In Italia sono oltre 50 mila le donne che ogni hanno sperimentano la depressione post partum. "Un esercito senza voce – sottolinea SIGO – che spesso non riesce a chiedere aiuto, per ignoranza o senso di colpa. Si tratta di una condizione patologica molto più frequente di quanto non si creda". Nei paesi occidentali infatti il 10-15% delle donne che partoriscono ne soffrono.

"E’ un problema estremamente diffuso– ha detto il presidente della SIGO, Giorgio Vittori – che nella quotidianità le donne si trovano ad affrontare da sole. Noi ginecologi rappresentiamo il punto di riferimento per la salute femminile, ecco perchè crediamo spetti a noi rompere il tabù che ancora circonda questo argomento. Vogliamo creare una ‘rete’ di protezione intorno alla donna che, a partire da noi, coinvolga familiari, operatori sanitari e Istituzioni".

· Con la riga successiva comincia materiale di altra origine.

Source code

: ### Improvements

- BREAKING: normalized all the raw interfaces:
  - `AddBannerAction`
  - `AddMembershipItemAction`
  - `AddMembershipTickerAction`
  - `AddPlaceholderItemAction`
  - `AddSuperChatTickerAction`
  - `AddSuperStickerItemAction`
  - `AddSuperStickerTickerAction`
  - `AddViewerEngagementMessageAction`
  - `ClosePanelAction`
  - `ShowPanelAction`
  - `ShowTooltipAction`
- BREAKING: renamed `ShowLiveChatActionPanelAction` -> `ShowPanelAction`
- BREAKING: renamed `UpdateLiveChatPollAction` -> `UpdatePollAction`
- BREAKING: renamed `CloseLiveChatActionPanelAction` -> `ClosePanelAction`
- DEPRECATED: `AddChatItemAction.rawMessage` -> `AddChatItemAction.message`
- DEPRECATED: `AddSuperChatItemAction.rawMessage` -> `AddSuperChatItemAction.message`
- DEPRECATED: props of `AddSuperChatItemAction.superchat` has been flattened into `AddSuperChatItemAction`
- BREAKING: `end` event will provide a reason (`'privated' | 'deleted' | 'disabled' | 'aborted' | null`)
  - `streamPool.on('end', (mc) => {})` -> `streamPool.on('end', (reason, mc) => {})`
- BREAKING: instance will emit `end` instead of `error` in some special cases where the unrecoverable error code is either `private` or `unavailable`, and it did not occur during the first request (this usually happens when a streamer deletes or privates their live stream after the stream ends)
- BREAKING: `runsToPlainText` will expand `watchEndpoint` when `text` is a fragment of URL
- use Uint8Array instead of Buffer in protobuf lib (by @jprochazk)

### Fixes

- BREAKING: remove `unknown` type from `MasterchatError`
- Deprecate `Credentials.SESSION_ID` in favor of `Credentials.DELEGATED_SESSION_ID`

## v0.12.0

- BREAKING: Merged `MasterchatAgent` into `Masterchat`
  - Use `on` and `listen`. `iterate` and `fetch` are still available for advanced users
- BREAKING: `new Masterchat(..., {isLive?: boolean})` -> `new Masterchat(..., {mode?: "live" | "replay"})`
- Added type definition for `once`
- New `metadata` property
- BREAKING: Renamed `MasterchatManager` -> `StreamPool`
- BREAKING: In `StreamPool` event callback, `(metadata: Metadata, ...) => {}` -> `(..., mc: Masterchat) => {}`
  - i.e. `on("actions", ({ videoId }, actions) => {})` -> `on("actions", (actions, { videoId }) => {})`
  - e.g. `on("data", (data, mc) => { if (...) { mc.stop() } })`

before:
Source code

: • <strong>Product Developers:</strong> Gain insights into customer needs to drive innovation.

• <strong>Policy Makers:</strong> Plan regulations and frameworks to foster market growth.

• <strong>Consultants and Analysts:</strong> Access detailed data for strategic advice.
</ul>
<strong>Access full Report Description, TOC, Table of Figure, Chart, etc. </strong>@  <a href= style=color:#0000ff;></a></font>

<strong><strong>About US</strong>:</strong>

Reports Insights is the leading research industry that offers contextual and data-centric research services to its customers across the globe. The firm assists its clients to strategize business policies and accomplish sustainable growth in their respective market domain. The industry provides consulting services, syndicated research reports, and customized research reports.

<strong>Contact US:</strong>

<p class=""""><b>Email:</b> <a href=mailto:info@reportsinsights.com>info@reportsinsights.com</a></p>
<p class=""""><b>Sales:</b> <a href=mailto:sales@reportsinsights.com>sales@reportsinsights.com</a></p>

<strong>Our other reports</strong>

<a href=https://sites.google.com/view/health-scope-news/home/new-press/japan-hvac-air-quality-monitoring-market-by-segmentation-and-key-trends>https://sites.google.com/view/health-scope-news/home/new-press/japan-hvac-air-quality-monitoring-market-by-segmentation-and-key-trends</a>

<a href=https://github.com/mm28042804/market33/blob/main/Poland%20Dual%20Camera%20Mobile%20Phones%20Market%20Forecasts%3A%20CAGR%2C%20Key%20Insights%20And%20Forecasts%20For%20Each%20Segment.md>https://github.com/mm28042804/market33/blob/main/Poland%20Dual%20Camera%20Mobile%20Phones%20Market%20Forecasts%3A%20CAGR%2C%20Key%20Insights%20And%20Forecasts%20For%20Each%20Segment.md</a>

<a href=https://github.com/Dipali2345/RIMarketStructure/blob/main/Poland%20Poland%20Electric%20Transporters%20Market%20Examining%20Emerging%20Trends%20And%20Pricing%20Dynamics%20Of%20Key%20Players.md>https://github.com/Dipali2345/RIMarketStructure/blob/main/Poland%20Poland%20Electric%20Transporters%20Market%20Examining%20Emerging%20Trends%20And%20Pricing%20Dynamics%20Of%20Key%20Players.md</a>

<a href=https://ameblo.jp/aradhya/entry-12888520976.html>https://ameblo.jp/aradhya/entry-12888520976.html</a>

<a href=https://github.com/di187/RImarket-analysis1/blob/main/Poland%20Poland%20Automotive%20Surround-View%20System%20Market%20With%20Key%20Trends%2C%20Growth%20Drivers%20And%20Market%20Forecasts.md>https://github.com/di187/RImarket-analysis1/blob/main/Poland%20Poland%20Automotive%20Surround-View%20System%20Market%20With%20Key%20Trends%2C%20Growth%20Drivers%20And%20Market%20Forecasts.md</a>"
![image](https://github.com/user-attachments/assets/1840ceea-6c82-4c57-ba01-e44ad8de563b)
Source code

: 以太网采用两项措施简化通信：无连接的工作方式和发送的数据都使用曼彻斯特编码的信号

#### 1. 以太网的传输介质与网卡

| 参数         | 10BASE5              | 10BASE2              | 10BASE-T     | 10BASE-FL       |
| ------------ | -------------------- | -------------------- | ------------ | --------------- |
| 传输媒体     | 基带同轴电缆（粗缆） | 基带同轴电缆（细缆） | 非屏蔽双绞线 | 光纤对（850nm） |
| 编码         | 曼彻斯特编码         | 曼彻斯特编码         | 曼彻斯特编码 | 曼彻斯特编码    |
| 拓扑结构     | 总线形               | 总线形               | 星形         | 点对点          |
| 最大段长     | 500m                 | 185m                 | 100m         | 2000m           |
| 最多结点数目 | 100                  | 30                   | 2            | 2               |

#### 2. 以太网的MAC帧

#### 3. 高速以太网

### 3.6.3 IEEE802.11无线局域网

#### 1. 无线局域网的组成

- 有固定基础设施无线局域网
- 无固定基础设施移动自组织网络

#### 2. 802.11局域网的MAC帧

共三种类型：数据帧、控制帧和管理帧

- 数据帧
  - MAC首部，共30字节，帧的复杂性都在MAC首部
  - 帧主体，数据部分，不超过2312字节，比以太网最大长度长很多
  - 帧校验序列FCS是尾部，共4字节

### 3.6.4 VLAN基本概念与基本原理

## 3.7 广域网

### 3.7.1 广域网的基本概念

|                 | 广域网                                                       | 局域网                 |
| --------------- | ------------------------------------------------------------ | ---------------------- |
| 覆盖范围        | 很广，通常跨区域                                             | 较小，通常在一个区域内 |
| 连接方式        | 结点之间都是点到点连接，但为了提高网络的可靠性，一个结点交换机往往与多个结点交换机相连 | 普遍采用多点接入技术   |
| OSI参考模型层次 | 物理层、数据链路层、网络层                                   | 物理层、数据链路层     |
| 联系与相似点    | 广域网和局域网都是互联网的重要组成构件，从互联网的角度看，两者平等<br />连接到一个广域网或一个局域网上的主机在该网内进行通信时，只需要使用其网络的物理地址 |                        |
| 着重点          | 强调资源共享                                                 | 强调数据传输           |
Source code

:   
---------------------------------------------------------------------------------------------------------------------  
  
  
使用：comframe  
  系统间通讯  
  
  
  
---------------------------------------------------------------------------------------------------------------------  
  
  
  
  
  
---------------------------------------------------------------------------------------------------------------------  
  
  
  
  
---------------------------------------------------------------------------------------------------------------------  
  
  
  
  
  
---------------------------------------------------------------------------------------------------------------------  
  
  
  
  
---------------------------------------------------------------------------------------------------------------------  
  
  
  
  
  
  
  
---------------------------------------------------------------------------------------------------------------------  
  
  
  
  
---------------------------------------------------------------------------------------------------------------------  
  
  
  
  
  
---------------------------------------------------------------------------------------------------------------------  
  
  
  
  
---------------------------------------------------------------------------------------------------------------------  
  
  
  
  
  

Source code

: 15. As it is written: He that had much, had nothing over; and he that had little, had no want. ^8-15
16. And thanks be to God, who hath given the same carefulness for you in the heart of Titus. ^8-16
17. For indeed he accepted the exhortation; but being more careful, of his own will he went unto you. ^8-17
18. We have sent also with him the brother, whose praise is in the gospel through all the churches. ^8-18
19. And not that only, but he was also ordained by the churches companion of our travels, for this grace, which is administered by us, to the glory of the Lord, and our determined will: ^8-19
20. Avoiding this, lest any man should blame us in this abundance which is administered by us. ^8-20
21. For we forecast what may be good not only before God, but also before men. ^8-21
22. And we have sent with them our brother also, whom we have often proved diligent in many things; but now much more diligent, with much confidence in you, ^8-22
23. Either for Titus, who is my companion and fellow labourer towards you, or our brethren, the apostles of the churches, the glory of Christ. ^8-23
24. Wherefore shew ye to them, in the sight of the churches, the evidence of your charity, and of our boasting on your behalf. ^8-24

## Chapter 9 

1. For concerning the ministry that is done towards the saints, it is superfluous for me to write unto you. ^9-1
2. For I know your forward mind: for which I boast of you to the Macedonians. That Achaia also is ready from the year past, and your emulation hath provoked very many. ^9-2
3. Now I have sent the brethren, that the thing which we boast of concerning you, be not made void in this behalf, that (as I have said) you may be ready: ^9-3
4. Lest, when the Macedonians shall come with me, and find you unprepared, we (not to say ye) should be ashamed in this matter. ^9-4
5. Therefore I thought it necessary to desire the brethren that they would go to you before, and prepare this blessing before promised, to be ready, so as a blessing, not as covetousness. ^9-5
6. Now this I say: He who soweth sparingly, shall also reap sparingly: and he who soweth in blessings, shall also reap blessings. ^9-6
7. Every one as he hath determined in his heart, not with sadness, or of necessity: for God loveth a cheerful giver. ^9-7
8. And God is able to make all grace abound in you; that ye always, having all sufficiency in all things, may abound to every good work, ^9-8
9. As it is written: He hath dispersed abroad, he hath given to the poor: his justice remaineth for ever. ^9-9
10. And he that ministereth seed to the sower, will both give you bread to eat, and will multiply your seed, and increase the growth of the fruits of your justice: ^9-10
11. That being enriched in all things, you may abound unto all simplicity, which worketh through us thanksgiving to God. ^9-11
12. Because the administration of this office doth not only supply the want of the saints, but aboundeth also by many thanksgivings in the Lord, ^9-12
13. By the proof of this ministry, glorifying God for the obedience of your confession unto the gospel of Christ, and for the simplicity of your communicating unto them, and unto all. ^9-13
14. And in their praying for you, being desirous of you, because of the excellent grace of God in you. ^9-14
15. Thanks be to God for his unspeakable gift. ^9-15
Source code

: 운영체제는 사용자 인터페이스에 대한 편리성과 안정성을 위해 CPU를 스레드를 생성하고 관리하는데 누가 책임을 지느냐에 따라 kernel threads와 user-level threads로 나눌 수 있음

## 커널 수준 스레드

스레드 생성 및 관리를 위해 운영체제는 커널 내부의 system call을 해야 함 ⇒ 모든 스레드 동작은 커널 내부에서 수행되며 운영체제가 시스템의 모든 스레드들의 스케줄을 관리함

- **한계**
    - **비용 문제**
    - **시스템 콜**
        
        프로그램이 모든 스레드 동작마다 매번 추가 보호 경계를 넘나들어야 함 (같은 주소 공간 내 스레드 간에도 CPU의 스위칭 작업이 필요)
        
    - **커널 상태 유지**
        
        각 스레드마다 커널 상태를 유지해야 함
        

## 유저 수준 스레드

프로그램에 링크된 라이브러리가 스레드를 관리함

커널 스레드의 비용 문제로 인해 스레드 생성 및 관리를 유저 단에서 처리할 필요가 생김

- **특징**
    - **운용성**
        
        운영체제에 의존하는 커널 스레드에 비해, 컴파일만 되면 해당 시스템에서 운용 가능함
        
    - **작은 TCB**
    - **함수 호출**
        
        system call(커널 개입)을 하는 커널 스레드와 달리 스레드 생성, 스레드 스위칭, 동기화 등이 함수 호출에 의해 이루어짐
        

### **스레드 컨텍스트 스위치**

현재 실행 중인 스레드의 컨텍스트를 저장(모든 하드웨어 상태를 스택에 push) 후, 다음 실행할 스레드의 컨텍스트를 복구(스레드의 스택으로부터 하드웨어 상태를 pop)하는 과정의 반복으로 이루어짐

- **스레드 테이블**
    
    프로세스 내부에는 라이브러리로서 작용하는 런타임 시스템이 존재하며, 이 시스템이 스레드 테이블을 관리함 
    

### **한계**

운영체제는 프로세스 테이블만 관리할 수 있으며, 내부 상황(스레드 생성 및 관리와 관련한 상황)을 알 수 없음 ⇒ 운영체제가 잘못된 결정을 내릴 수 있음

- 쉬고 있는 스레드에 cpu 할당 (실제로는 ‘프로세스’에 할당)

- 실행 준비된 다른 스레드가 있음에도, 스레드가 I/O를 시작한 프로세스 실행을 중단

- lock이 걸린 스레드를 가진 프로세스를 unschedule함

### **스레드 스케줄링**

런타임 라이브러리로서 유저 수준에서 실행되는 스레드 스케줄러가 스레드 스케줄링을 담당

La campagna prende il via oggi con un sondaggio rivolto a tutti i ginecologi della SIGO "per ricavare una fotografia aggiornata ed attendibile del problema nel nostro Paese". I risultati saranno annunciati con un convegno nazionale il 18 marzo a Roma.

Il progetto si svilupperà su medio-lungo periodo. Sono previste azioni mirate a rendere più consapevoli operatori sanitari, ginecologi e medici di famiglia, "spesso non adeguatamente formati né a riconoscere per tempo i segnali preoccupanti né ad intervenire in maniera corretta". Ma si rivolgerà anche direttamente ai cittadini, con materiali informativi e un forte coinvolgimento dei media.